To catch a cheat: the pressures of accountability may encourage school personnel to doctor the results from high-stakes tests. Here's how to stop them - Research
Education Next, Winter, 2004 by Brian A. Jacob, Steven D. Levitt
THE COSTANO SCHOOL IN EAST PALO ALTO, CALIFORNIA, ACHIEVED national recognition in 2000 for overcoming enormous obstacles to achieve academic success. Its principal, Marthelia Hargrove, was designated Principal of the Year by the National Alliance of Black School Educators, and the school was identified by the nonprofit Education Trust as one of the relatively few high-poverty, high-minority schools nationwide that perform well on state exams.
Just two years later, however, the school's performance came under question when 11 former students, interviewed by the San lose Mercury News, acknowledged that they had received inappropriate help from teachers on state tests. A former Costano teacher told the paper that a school administrator had encouraged him to cheat on the exams, and a subsequent examination of the students' actual answer sheets revealed an unusually high number of erasure marks where answers had been changed from wrong to right.

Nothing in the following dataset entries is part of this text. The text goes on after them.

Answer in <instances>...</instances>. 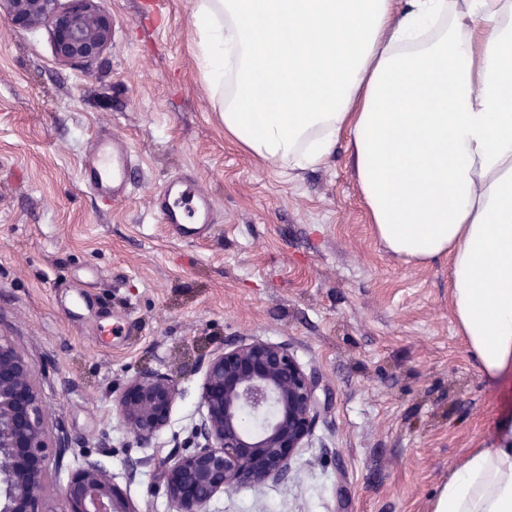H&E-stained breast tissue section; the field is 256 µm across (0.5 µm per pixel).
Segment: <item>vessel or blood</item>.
<instances>
[{
	"mask_svg": "<svg viewBox=\"0 0 512 512\" xmlns=\"http://www.w3.org/2000/svg\"><path fill=\"white\" fill-rule=\"evenodd\" d=\"M80 178L92 195L119 201L131 195L140 170L127 142L102 128L92 136L82 158ZM153 206L162 223L186 240L200 238L214 222L212 199L191 179L167 181Z\"/></svg>",
	"mask_w": 512,
	"mask_h": 512,
	"instance_id": "1",
	"label": "vessel or blood"
}]
</instances>
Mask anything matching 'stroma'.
Masks as SVG:
<instances>
[{"label": "stroma", "mask_w": 512, "mask_h": 512, "mask_svg": "<svg viewBox=\"0 0 512 512\" xmlns=\"http://www.w3.org/2000/svg\"><path fill=\"white\" fill-rule=\"evenodd\" d=\"M193 2L155 14L105 0L112 42L88 65L60 62L48 27L0 9V334L137 512H168L159 464L199 415V364L242 337L288 343L330 404L286 482L217 496L209 512H432L449 463L496 444L512 418V375L480 373L452 321L447 263H407L376 241L347 141L291 176L225 139ZM100 128L144 175L126 200L80 183ZM175 176L214 199L204 239L176 238L152 209ZM145 367L179 390L151 448L131 444L116 408Z\"/></svg>", "instance_id": "35a3bbf8"}]
</instances>
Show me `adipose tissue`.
I'll return each mask as SVG.
<instances>
[{"label": "adipose tissue", "instance_id": "ef3b65f1", "mask_svg": "<svg viewBox=\"0 0 512 512\" xmlns=\"http://www.w3.org/2000/svg\"><path fill=\"white\" fill-rule=\"evenodd\" d=\"M224 136L290 171L347 140L384 248L448 261L479 370H512V0H194ZM452 466L432 512H512V423Z\"/></svg>", "mask_w": 512, "mask_h": 512}]
</instances>
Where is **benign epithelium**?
Wrapping results in <instances>:
<instances>
[{"label":"benign epithelium","instance_id":"obj_1","mask_svg":"<svg viewBox=\"0 0 512 512\" xmlns=\"http://www.w3.org/2000/svg\"><path fill=\"white\" fill-rule=\"evenodd\" d=\"M102 0H0L14 25L48 23L55 56L88 64L112 40ZM204 412L189 429L190 449L169 456L160 478L172 512H207L219 493L287 479L327 400L319 379L288 344L241 339L203 363ZM178 396L174 379L144 368L118 398L127 435L148 448L168 425ZM45 404L30 361L0 335V512H137L104 466L78 455L65 429L49 434ZM69 470L57 488L49 468Z\"/></svg>","mask_w":512,"mask_h":512}]
</instances>
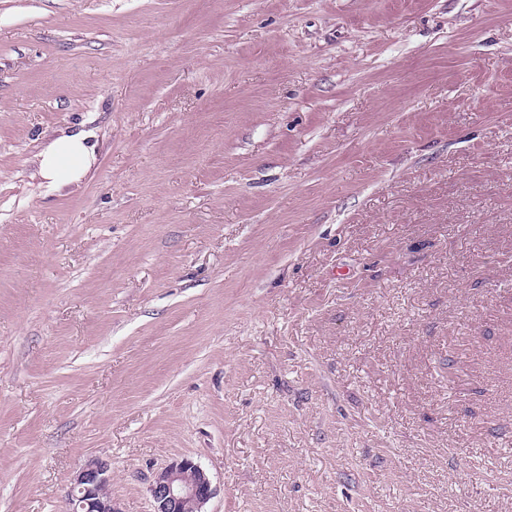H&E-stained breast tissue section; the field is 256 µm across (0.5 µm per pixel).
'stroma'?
Returning <instances> with one entry per match:
<instances>
[{
    "mask_svg": "<svg viewBox=\"0 0 512 512\" xmlns=\"http://www.w3.org/2000/svg\"><path fill=\"white\" fill-rule=\"evenodd\" d=\"M183 458L206 512H512V0H0V512ZM91 138L89 133L79 131L52 140L38 155L39 175L55 187L80 182L96 162Z\"/></svg>",
    "mask_w": 512,
    "mask_h": 512,
    "instance_id": "stroma-1",
    "label": "stroma"
}]
</instances>
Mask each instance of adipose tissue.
Instances as JSON below:
<instances>
[{
  "instance_id": "obj_1",
  "label": "adipose tissue",
  "mask_w": 512,
  "mask_h": 512,
  "mask_svg": "<svg viewBox=\"0 0 512 512\" xmlns=\"http://www.w3.org/2000/svg\"><path fill=\"white\" fill-rule=\"evenodd\" d=\"M96 161V150L89 133L62 134L39 155V175L49 184L61 187L80 182Z\"/></svg>"
}]
</instances>
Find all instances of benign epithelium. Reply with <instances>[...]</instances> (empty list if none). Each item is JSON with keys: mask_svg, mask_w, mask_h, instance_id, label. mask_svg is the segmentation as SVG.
<instances>
[{"mask_svg": "<svg viewBox=\"0 0 512 512\" xmlns=\"http://www.w3.org/2000/svg\"><path fill=\"white\" fill-rule=\"evenodd\" d=\"M108 464L87 462L76 474L70 491L72 512H119L106 491ZM149 492L154 512H204L215 489L206 472L189 459L172 462L152 473Z\"/></svg>", "mask_w": 512, "mask_h": 512, "instance_id": "benign-epithelium-1", "label": "benign epithelium"}]
</instances>
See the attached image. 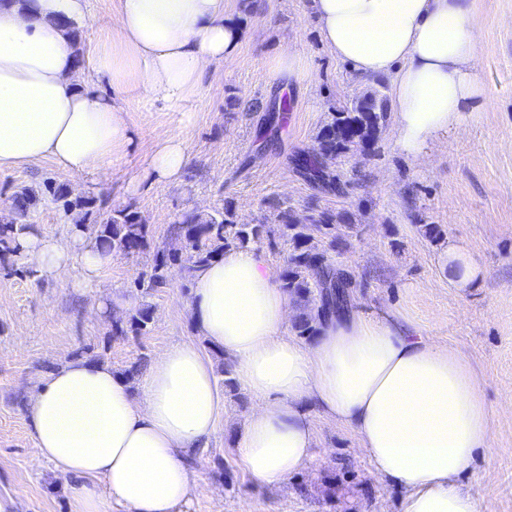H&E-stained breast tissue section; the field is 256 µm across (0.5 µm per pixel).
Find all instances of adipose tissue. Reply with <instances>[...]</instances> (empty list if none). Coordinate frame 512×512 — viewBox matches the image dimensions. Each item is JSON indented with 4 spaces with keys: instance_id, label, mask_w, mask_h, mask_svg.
Listing matches in <instances>:
<instances>
[{
    "instance_id": "obj_1",
    "label": "adipose tissue",
    "mask_w": 512,
    "mask_h": 512,
    "mask_svg": "<svg viewBox=\"0 0 512 512\" xmlns=\"http://www.w3.org/2000/svg\"><path fill=\"white\" fill-rule=\"evenodd\" d=\"M226 0H115L116 34L78 57L72 31L90 0H0V170L52 160L94 182L134 142L125 96L141 87L169 106L199 94L232 57L241 28ZM324 45L367 80L391 85L396 142L421 154L480 119L471 0H312ZM107 91H100L99 83ZM190 140L178 131L149 161L157 184L181 182ZM22 252L42 275L98 287L111 265L83 226L64 238L31 230ZM448 283L464 294L485 269L448 242ZM189 308L197 333L231 359L259 399L236 439L244 470L277 487L314 457V416L353 430L374 474L401 489V512H480L460 479L488 449L493 412L469 356L421 335L401 310L348 307L306 344L285 332L291 295L255 251L234 249L196 271ZM224 413L212 364L193 342L166 347L139 389L110 364L72 359L30 397L39 458L80 479L74 512H188L196 465Z\"/></svg>"
}]
</instances>
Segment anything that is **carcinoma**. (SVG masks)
I'll list each match as a JSON object with an SVG mask.
<instances>
[{"label":"carcinoma","mask_w":512,"mask_h":512,"mask_svg":"<svg viewBox=\"0 0 512 512\" xmlns=\"http://www.w3.org/2000/svg\"><path fill=\"white\" fill-rule=\"evenodd\" d=\"M387 117V100L375 94L358 101L351 109L331 113L330 121L317 137V147L311 152L296 153L292 158L294 168L317 188L334 193L340 191V178L328 161L363 142L375 144ZM44 187L66 216H76L80 224L95 225V240L100 248L126 256L149 248L151 230L133 207L105 210L97 205L94 197H69L63 185L46 182ZM35 201L36 194L30 188L24 187L13 195L10 221L0 225L1 255L19 254V239L31 229L26 218ZM270 207L276 212L278 227L275 229L264 224H238L228 206L214 213L197 210L181 213L171 225L170 234L181 243L182 252L157 253L150 272L135 280L134 286L149 295L169 286V268L174 262L183 261L191 278L203 266L223 257L224 252L245 248L252 242H260L266 237L270 239L277 234L292 246L280 275L281 287L304 302L295 327L301 336L315 335L316 319L346 305L352 285V278L345 271L336 268L324 254L313 251L309 246L315 232L334 237V216L321 211L311 215L309 223L303 224L293 210L282 204L272 202ZM152 320V306L143 304L126 318L113 322L112 335L139 336Z\"/></svg>","instance_id":"obj_1"}]
</instances>
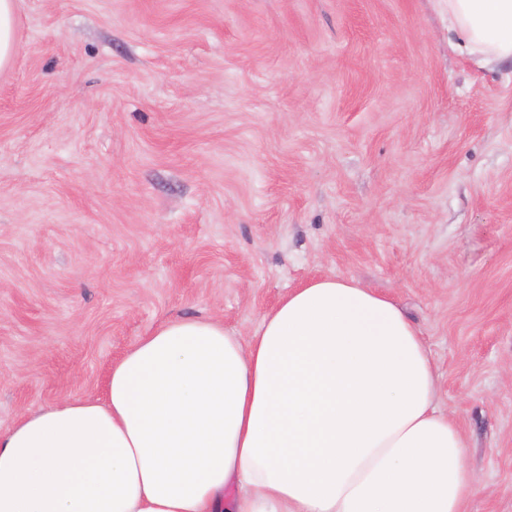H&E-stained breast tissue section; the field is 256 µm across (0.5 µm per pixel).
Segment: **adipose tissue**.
I'll return each mask as SVG.
<instances>
[{
	"instance_id": "ef3b65f1",
	"label": "adipose tissue",
	"mask_w": 512,
	"mask_h": 512,
	"mask_svg": "<svg viewBox=\"0 0 512 512\" xmlns=\"http://www.w3.org/2000/svg\"><path fill=\"white\" fill-rule=\"evenodd\" d=\"M448 42L512 59V0H446ZM432 354L391 298L325 276L249 337L160 323L99 397L0 431V512H466L468 440Z\"/></svg>"
}]
</instances>
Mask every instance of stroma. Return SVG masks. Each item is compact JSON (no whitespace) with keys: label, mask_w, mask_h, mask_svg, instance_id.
Returning <instances> with one entry per match:
<instances>
[{"label":"stroma","mask_w":512,"mask_h":512,"mask_svg":"<svg viewBox=\"0 0 512 512\" xmlns=\"http://www.w3.org/2000/svg\"><path fill=\"white\" fill-rule=\"evenodd\" d=\"M345 276L421 329L512 512V62L445 0H17L0 71V430L161 321L247 336Z\"/></svg>","instance_id":"obj_1"}]
</instances>
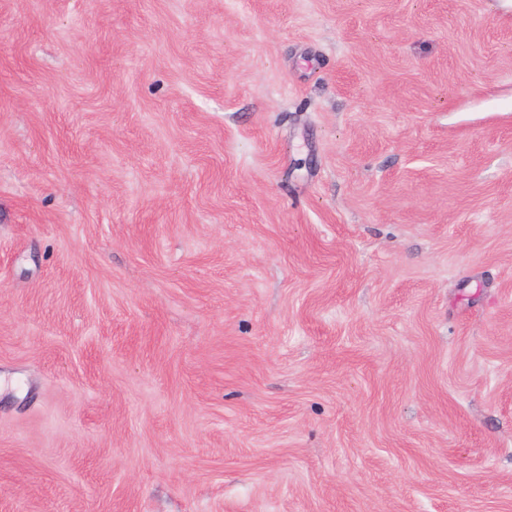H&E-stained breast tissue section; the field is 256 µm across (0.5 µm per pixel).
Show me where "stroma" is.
I'll return each mask as SVG.
<instances>
[{"instance_id": "35a3bbf8", "label": "stroma", "mask_w": 512, "mask_h": 512, "mask_svg": "<svg viewBox=\"0 0 512 512\" xmlns=\"http://www.w3.org/2000/svg\"><path fill=\"white\" fill-rule=\"evenodd\" d=\"M0 512H512V11L0 0Z\"/></svg>"}]
</instances>
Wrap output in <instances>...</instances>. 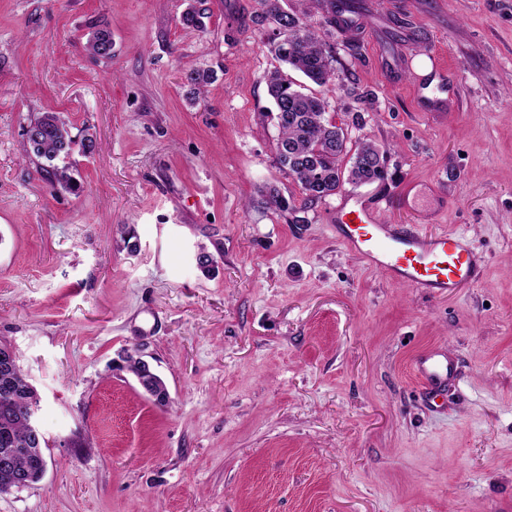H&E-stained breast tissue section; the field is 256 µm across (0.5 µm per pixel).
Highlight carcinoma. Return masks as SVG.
Listing matches in <instances>:
<instances>
[{
    "label": "carcinoma",
    "mask_w": 512,
    "mask_h": 512,
    "mask_svg": "<svg viewBox=\"0 0 512 512\" xmlns=\"http://www.w3.org/2000/svg\"><path fill=\"white\" fill-rule=\"evenodd\" d=\"M260 19L279 28L273 42L276 56L288 66L301 72L318 86L331 80V55L319 36L308 29L298 12L283 9L280 0H260ZM327 23L334 26L346 13H356L355 0H323ZM203 13L194 6L180 17L185 28L201 29ZM112 33L96 29L89 33L86 51L94 58L112 59ZM267 90L276 107L279 138L276 146V163L292 176L300 187L304 203L318 202L337 193L343 184L353 185L383 182L386 179L385 151L368 139L349 147L345 128L333 124L327 116L328 103L319 97L293 88L287 75L274 71L267 76ZM75 140L65 121L53 112H44L32 118L23 137L22 152L50 162L43 168L50 185H67L71 176L67 169L52 162L70 155ZM351 155L352 164L343 170L341 158ZM267 204L279 211L297 209L288 203L279 190L267 188ZM14 385L12 399L5 400L1 389L5 380ZM38 401L28 387L26 377L18 363L0 367V452L5 448L15 450V465L29 467L31 455L45 454L46 446H39L32 437L27 409Z\"/></svg>",
    "instance_id": "1"
}]
</instances>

Costano does not appear to be an isolated case. Similar incidents have been documented in Indiana, Maryland, New York, Texas, and Virginia, to name just a few. These scandals have aroused public concern, but there has been little hard evidence on the extent of cheating by school personnel on the type of tests required by recently enacted accountability legislation. Our research on cheating in Chicago indicates that the problem is significant enough to require attention, but not so widespread as to call into question the integrity of the nation's educators. A statistical technique that identifies cases of potential cheating within Chicago's public schools (described in detail below) indicates that, on any given exam, only 3 to 6 percent of classrooms experience instances of teachers or administrators' doctoring students' exams.
Still, with the implementation of the No Child Left Behind Act, the incentives for teachers and administrators to manipulate the results from high-stakes tests will only grow, especially as schools begin to feel the consequences of flow scores. No matter what the outcome, cheating hurts the cause of school improvement. When they are not caught, school personnel who cheat may avoid accountability and thereby also cheat their students and the public. When they are caught, these school personnel produce scandals that drain energy and resources from the real business of schools and reform. With better detection methods, like the technique described here, schools can both investigate potential abuses of the system and deter cheating in the future, both of which will increase confidence in the results from high-stakes tests.
This article describes the results of a three-year investigation into cheating by school personnel. The goals of this research were to measure the prevalence of cheating by teachers and administrators and to analyze the factors that predict cheating. Strategies for cheating can include altering students' answer sheets, giving students the answers, or obtaining copies of an exam before the test date and literally "teaching the test"--prepping students with answers to actual test questions. Using data on test scores and student records from the Chicago Public Schools, we developed a statistical algorithm to identify classrooms where cheating was suspected. This method depends on two hallmarks of potential cheating: unexpected fluctuations in students' test scores and unusual patterns of answers for students within a classroom. At the invitation of Arne Duncan, chief education officer of the Chicago Public Schools, we were given the opportunity to work with Chicago administrators to design and implement auditing and retesting procedures in 2002. The results of this retesting provided strong support for the effectiveness of our method for detecting cheating. Finally, we examined whether cheating responds to incentives, notably the introduction of a high-stakes testing regime in 1996.
Testing Procedures
Each year, Chicago students in grades 3 through 8 are required to take the Iowa Test of Basic Skills (ITBS), a national norm-referenced exam with a reading comprehension section and three separate math sections, for a total of four subtests. The sample used in our analysis included all students in grades 3-7 for the years 1993-2000. (We excluded 8th graders because our statistical method requires scores for the following year.) Our data included each student's answers on each year's test; which school and classroom each student was in; each student's previous and future test scores; and demographic variables including each student's age, sex, race, and eligibility for the federal school lunch program, a widely used proxy for family income. The data also included a wide range of school-level characteristics. However, the data did not allow us to directly link teachers to classrooms or to track a particular teacher over time. Our final data set contained roughly 20,000 students per grade per year, distributed across approximately 1,000 classrooms, for a total of more than 40,000 "classroom years" of data (with four subject tests per classroom year) and more than 700,000 "student year" observations.